You may also want to discover more about DDR, DDR2 and DDR3 laptop memory.
How do the above types relate to your laptop? This we’ll examine next!
What type of DDR laptop memory do I need?
When upgrading laptop memory you need to identify what type of DDR memory is used thus supported by your laptop. Failing to do this will mean a failed upgrade for a very simple reason – all versions of DDR are incompatible with each other and use a different type of slot connector, which differs in the number of pins (and several other technical aspects).

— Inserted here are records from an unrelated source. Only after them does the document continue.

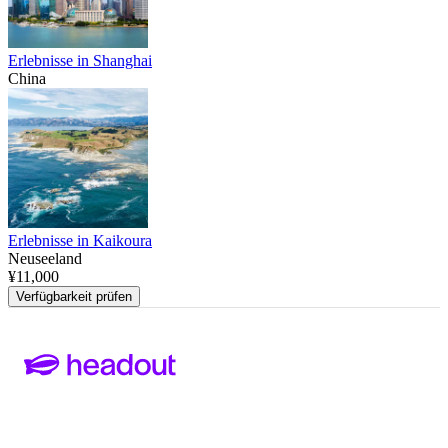
Erlebnisse in Shanghai
China
Erlebnisse in Kaikoura
Neuseeland
¥11,000
Verfügbarkeit prüfen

Speaking of memory slots we need to introduce memory modules. In contrast to desktops your laptop uses a smaller form of memory slot that consumes less space. As a result, the memory modules used in laptops are smaller too. You may or may not have heard the term DIMM (Dual In-line Memory Module) before, especially if you’ve upgraded your desktop computer (now is a great time to jog your memory!). Laptops use SO-DIMM’s – simply append ‘Small Outline’ to a DIMM. The name isn’t very important except what this means in practise, namely you cannot install a DIMM in a SO-DIMM memory slot and vice versa. DIMM’s are considerably longer than SO-DIMM’s and are not designed for use in laptops. Before going further we should also point out that you may stumble upon SO-DIMM written as SODIMM – this is the exact same thing!
So just to recap, we know the different types of DDR, that various versions of DDR don’t mix and also that we can’t use any DIMM’s lying around the house and/or office (should you have any) in our laptop. Next we need to conclude just what type of DDR memory we need, specifically what will work in our laptop.